Member of the Reichstag
- In office 1930 – September 1931
- Parliamentary group: SPD
- Constituency: Constituency 7 (Breslau)

Member of the State Parliament of Württemberg
- In office 1920–1924
- Parliamentary group: USPD / SPD

= Hans Ziegler (politician) =

German politician (1877–1957)

Hans Ziegler (9 March 1877 – 19 March 1957) was a German Socialist politician and trade unionist. He was a founder of the Socialist Workers' Party of Germany (SAPD).

==Life==
Ziegler was born in Henfenfeld in 1877. Ziegler learned the lathe trade after attending primary school. As a young man he joined the German Metal Workers' Association (DMV) and the Social Democratic Party of Germany (SPD). After the end of his first marriage, from which a daughter emerged, Ziegler married Anna Strauss in 1913, who, like him, embarked on a political career in the SPD.

During the First World War, Ziegler left the SPD in 1916 and joined the Independent Social Democratic Party of Germany (USPD). During the November Revolution of 1918 he was a delegate to the National Council Congress. In 1920 he was elected to the state parliament of Württemberg, to which he belonged until 1924. Around 1922 Ziegler returned to the SPD, in which he belonged to the left wing of the party. In addition, he acted as local and district chairman as well as director of the local division of the DMV in Heilbronn.

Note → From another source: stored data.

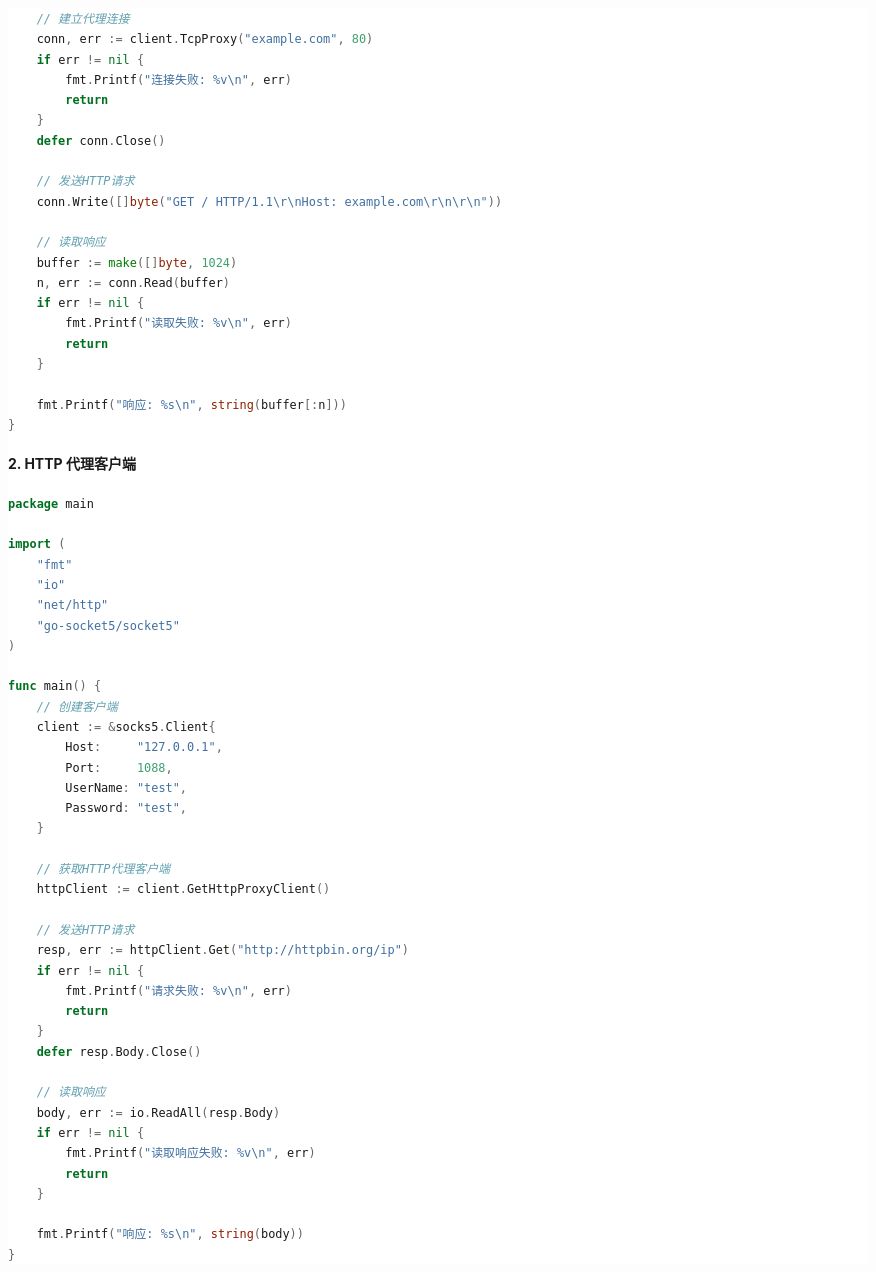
 ```go
    // 建立代理连接
    conn, err := client.TcpProxy("example.com", 80)
    if err != nil {
        fmt.Printf("连接失败: %v\n", err)
        return
    }
    defer conn.Close()

    // 发送HTTP请求
    conn.Write([]byte("GET / HTTP/1.1\r\nHost: example.com\r\n\r\n"))

    // 读取响应
    buffer := make([]byte, 1024)
    n, err := conn.Read(buffer)
    if err != nil {
        fmt.Printf("读取失败: %v\n", err)
        return
    }

    fmt.Printf("响应: %s\n", string(buffer[:n]))
}
```

#### 2. HTTP 代理客户端

```go
package main

import (
    "fmt"
    "io"
    "net/http"
    "go-socket5/socket5"
)

func main() {
    // 创建客户端
    client := &socks5.Client{
        Host:     "127.0.0.1",
        Port:     1088,
        UserName: "test",
        Password: "test",
    }

    // 获取HTTP代理客户端
    httpClient := client.GetHttpProxyClient()

    // 发送HTTP请求
    resp, err := httpClient.Get("http://httpbin.org/ip")
    if err != nil {
        fmt.Printf("请求失败: %v\n", err)
        return
    }
    defer resp.Body.Close()

    // 读取响应
    body, err := io.ReadAll(resp.Body)
    if err != nil {
        fmt.Printf("读取响应失败: %v\n", err)
        return
    }

    fmt.Printf("响应: %s\n", string(body))
}
```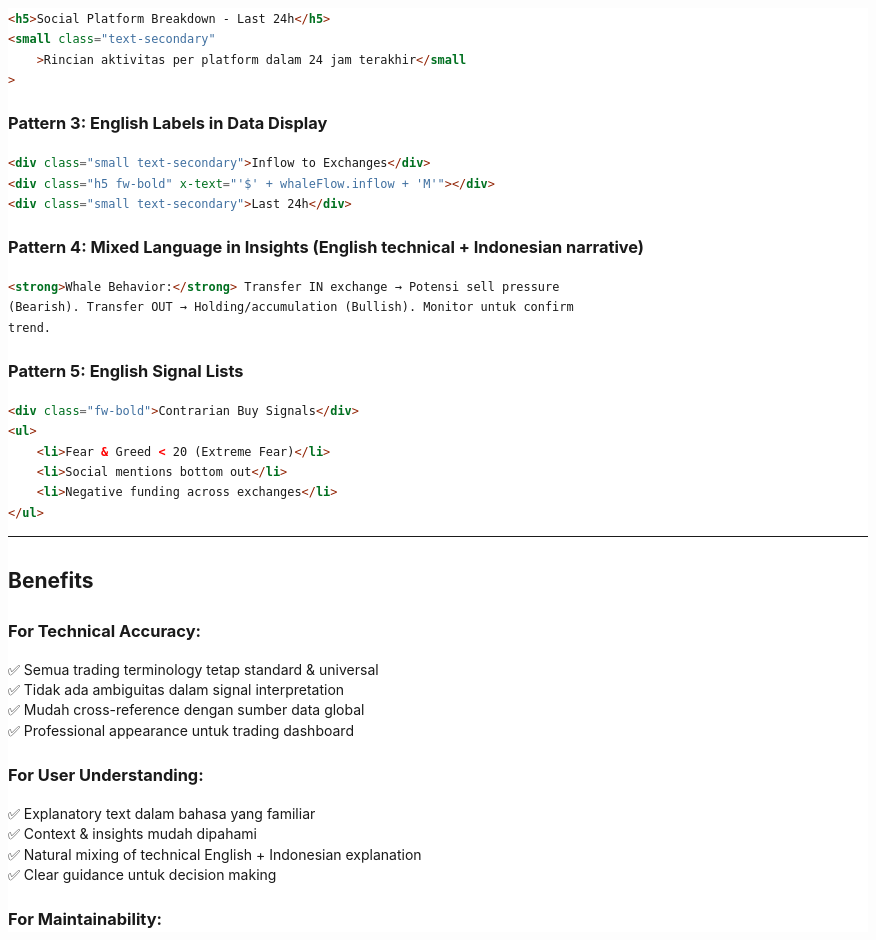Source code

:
 ```html
<h5>Social Platform Breakdown - Last 24h</h5>
<small class="text-secondary"
    >Rincian aktivitas per platform dalam 24 jam terakhir</small
>
```

### Pattern 3: English Labels in Data Display

```html
<div class="small text-secondary">Inflow to Exchanges</div>
<div class="h5 fw-bold" x-text="'$' + whaleFlow.inflow + 'M'"></div>
<div class="small text-secondary">Last 24h</div>
```

### Pattern 4: Mixed Language in Insights (English technical + Indonesian narrative)

```html
<strong>Whale Behavior:</strong> Transfer IN exchange → Potensi sell pressure
(Bearish). Transfer OUT → Holding/accumulation (Bullish). Monitor untuk confirm
trend.
```

### Pattern 5: English Signal Lists

```html
<div class="fw-bold">Contrarian Buy Signals</div>
<ul>
    <li>Fear & Greed < 20 (Extreme Fear)</li>
    <li>Social mentions bottom out</li>
    <li>Negative funding across exchanges</li>
</ul>
```

---

## Benefits

### For Technical Accuracy:

✅ Semua trading terminology tetap standard & universal  
✅ Tidak ada ambiguitas dalam signal interpretation  
✅ Mudah cross-reference dengan sumber data global  
✅ Professional appearance untuk trading dashboard

### For User Understanding:

✅ Explanatory text dalam bahasa yang familiar  
✅ Context & insights mudah dipahami  
✅ Natural mixing of technical English + Indonesian explanation  
✅ Clear guidance untuk decision making

### For Maintainability:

In 1930 Ziegler was elected to the Reichstag as a candidate of the SPD for constituency 7 (Breslau). Together with five party friends, he was expelled from the SPD in September 1931 after repeated breaches of parliamentary group discipline. He then took part in the founding of the Socialist Workers' Party of Germany (SAPD). In this Ziegler acted as a trade union expert, a status that was due to the fact that he was practically the only prominent trade union representative in the ranks of the SAPD, in which he joined the left- wing, social-democratic-pacifist wing around Anna Siemsen. Ziegler's union activity cause him problems in his new party. In particular, he was accused of showing too cautious a course as a delegate to the trade union conference towards the DMV leadership, which was dominated by the SPD.

In March 1933, one month after the Reichstag fire, Ziegler was arrested and held in a concentration camp for a long time. After the war, Ziegler was Lord Mayor of Nuremberg from 1945 to 1948. In the summer of 1949 he took over the chairmanship of the Action for Peace and International Understanding. The SPD soon excluded Ziegler from their ranks again after he attended a peace congress in Moscow.

He died on 19 March 1957 in Nuremberg.